Noch interessanter sieht es bei Broadcom (NASDAQ: AVGO) aus. Der Konzern liefert keine fertigen GPUs, sondern entwickelt zusammen mit Hyperscalern maßgeschneiderte KI-Chips, sogenannte ASICs. Im ersten Quartal des Geschäftsjahres 2026 setzte Broadcom 8,4 Milliarden Dollar mit KI-Chips um, ein Plus von 106 Prozent zum Vorjahr. Google nutzt Broadcom-Technik für seine TPU-Prozessoren, Meta für die hauseigenen MTIA-Beschleuniger. Anthropic hat einen Auftrag über rund 11 Milliarden Dollar erteilt.

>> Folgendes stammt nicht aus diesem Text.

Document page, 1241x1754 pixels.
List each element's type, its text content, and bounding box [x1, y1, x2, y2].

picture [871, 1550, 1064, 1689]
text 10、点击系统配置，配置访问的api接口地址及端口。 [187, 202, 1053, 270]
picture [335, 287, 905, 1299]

Der gesamte KI-Auftragsbestand des Konzerns liegt bei über 70 Milliarden Dollar.
Die Hyperscaler haben ein klares Interesse daran, sich von Nvidia unabhängiger zu machen. Microsoft, Amazon, Google und Meta wollen 2026 zusammen mehr als 700 Milliarden Dollar in ihre Rechenzentren investieren. Ein Teil dieses Budgets fließt absichtlich an andere Anbieter. Trotzdem dominiert Nvidia das Geschäft mit Standard-GPUs für KI weiterhin mit rund 90 Prozent Marktanteil. Die Frage ist, ob dieser Anteil 2027 noch genauso groß sein wird.
Was Anleger jetzt im Blick haben sollten
Wer Nvidia hält, muss sich auf eine volatile Woche einstellen. Selbst ein solider Bericht garantiert keinen Kursanstieg. Die Bewertung mit einem Kurs-Umsatz-Verhältnis von rund 25 lässt wenig Raum für Enttäuschungen. Gleichzeitig wäre eine starke Guidance der Treibstoff für die nächste Etappe Richtung 250 Dollar und darüber. Der Durchschnitt der Analystenkursziele liegt aktuell bei 272 Dollar.

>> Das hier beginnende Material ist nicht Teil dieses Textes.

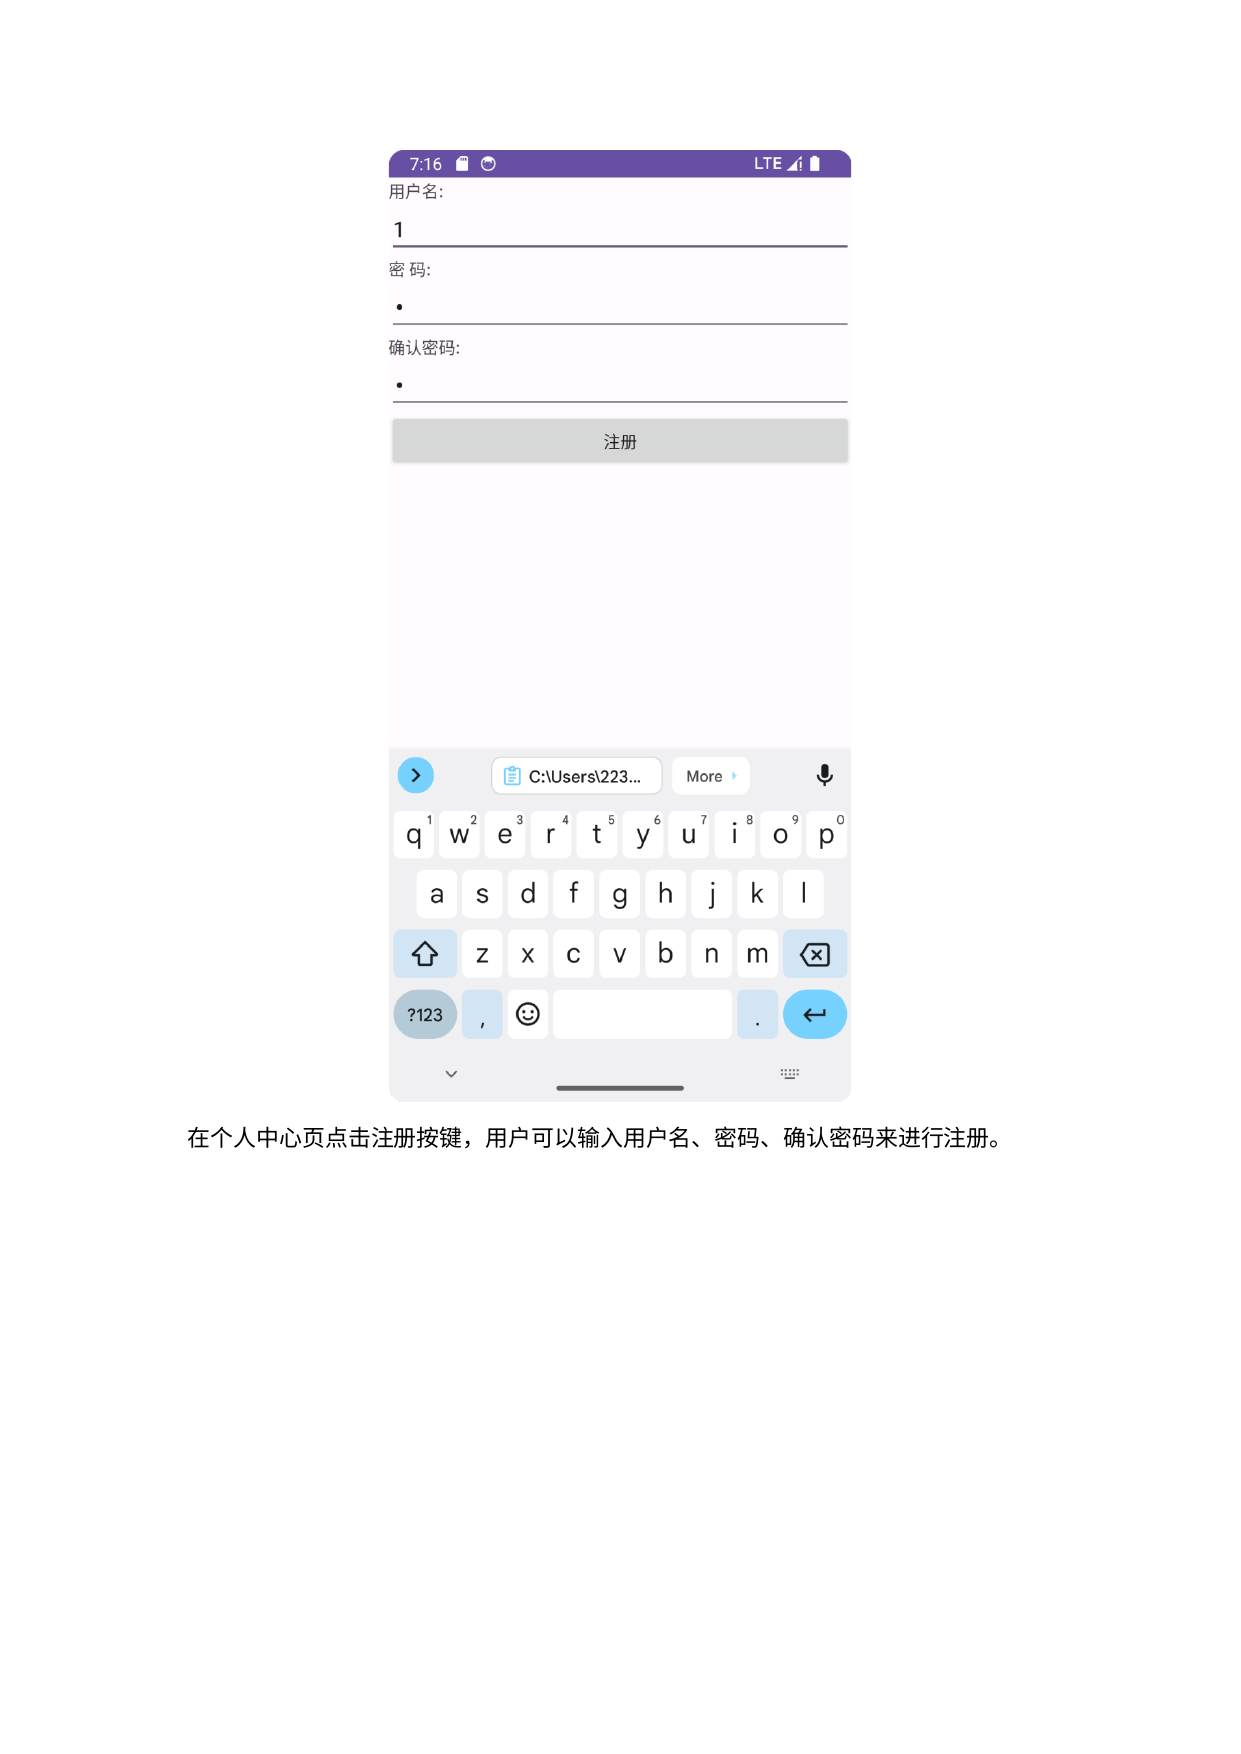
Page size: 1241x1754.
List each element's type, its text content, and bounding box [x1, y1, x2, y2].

Für Neueinsteiger lohnt sich vor allem ein Blick auf die Q2-Umsatzprognose. Liegt sie über 87 Milliarden Dollar, ist die Wachstumsstory intakt. Genauso wichtig sind Aussagen zu China und dem 15-Prozent-Abkommen. Und dann die Bruttomarge. Bleibt sie bei 75 Prozent, hat Nvidia trotz steigender Kosten weiter Preismacht. Fällt sie unter 73 Prozent, würde der Markt nervös reagieren.
Wir glauben, dass die Zahlen selbst weniger entscheidend sind als die Tonlage von Jensen Huang. Er ist seit Jahren der wichtigste Erklärer der KI-Wirtschaft. Wenn er auf der Konferenz von einer Verlangsamung spricht, reicht das, um eine Korrektur im gesamten Halbleitersektor auszulösen. Hält er das Tempo seiner letzten Auftritte, dürfte die Aktie zumindest stabil bleiben.
Der nächste große Termin nach den Zahlen ist die GTC-Konferenz in Washington im Oktober, auf der erste Details zur Rubin-Architektur erwartet werden. Die Folge-Quartalszahlen kommen Ende August. Parallel laufen die politischen Verhandlungen weiter. Sollte die US-Regierung das 15-Prozent-Abkommen ausweiten oder neue Restriktionen verhängen, würde das die gesamte Branche treffen. Solange die Hyperscaler ihre Capex-Pläne weiter nach oben anpassen, hat Nvidia Rückenwind. Mittwoch zeigt, wie viel davon schon im Kurs steckt.